*ANFORDERUNG 1*
Gib den Abschnitt des Quellenauszugs wortgetreu wieder, der bei den Worten „Dem suchten Eltern“ einsetzt, und ende nach „auch Geborgenheit gab.“.
*ANFORDERUNG 2*
Welche in Anführungszeichen gesetzten Wendungen nennt der Quellenauszug für die Art, wie sich die destruktiven Erfahrungen äußerten? Führe alle auf.
*ANFORDERUNG 3*
Wozu führte laut Quellenauszug die von Eltern und Lehrern aufgebaute Gegenwelt?

*QUELLENAUSZUG*
---*---

Jüdisches Bewußtsein bis
1933 in Deutschland Bestandteil einer vielfältigen soziokulturellen Identität,
geriet durch die NS-Herrschaft zur Identitätsdiffusion. Insbesondere für
jüdische Schulkinder und Jugendliche wurde die Identitätentwicklung zu einem
Problem. Die damals "hautnah erfahrenen" Ablehnungen, Herabsetzungen,
Aggressionen seitens nichtjüdischer Lehrer, Schul- und Spielkameraden sowie
feindseliger Erwachsener etc., wirkten sich zwangläufig destruktiv aus und
äußerten sich in einer "Zersplitterung des Selbstbildes", einem "Verlust der
Mitte" und in einem "Gefühl der Verwirrung".
Dem suchten Eltern und
Lehrer entgegenzutreten und unternahmen alle Anstrengungen, den Heranwachsenden
die Entwicklung einer positiven, stabilen Identität zu möglichen. Trotz
vielfältiger Ausgrenzungen und Anfeindungen gelang ihnen der Aufbau einer von
den Schülern intellektuell und emotional akzeptierten kulturellen und sozialen
Gegenwelt zur nationalsozialistisch geprägten Kultur und Gesellschaft. Diese
Gegenwelt führte zur Rückbesinnung auf jüdische Lerninhalte und zum
Wiederaufleben der jüdischen Schule. Einst als konservativ-rückschrittlich
verworfen, erlebte sie nun eine unvorstellbare Aufwertung, indem sie nicht nur
eine selbstverständliche jüdische Atmosphäre vermittelte, sondern den bedrängten
jüdischen Kindern und Jugendlichen auch Geborgenheit gab.

---*---

*BEREITGESTELLTES MATERIAL*
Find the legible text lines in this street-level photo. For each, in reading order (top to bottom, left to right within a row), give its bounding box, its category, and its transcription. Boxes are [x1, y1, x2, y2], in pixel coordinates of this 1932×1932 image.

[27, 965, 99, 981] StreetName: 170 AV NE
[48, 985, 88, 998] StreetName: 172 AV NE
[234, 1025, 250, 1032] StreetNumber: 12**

---*---

*VOLLSTÄNDIGE AUSGABE 1*
Dem suchten Eltern und
Lehrer entgegenzutreten und unternahmen alle Anstrengungen, den Heranwachsenden
die Entwicklung einer positiven, stabilen Identität zu möglichen. Trotz
vielfältiger Ausgrenzungen und Anfeindungen gelang ihnen der Aufbau einer von
den Schülern intellektuell und emotional akzeptierten kulturellen und sozialen
Gegenwelt zur nationalsozialistisch geprägten Kultur und Gesellschaft. Diese
Gegenwelt führte zur Rückbesinnung auf jüdische Lerninhalte und zum
Wiederaufleben der jüdischen Schule. Einst als konservativ-rückschrittlich
verworfen, erlebte sie nun eine unvorstellbare Aufwertung, indem sie nicht nur
eine selbstverständliche jüdische Atmosphäre vermittelte, sondern den bedrängten
jüdischen Kindern und Jugendlichen auch Geborgenheit gab.

*VOLLSTÄNDIGE AUSGABE 2*
„Zersplitterung des Selbstbildes“
„Verlust der Mitte“
„Gefühl der Verwirrung“

*VOLLSTÄNDIGE AUSGABE 3*
Zur Rückbesinnung auf jüdische Lerninhalte und zum Wiederaufleben der jüdischen Schule.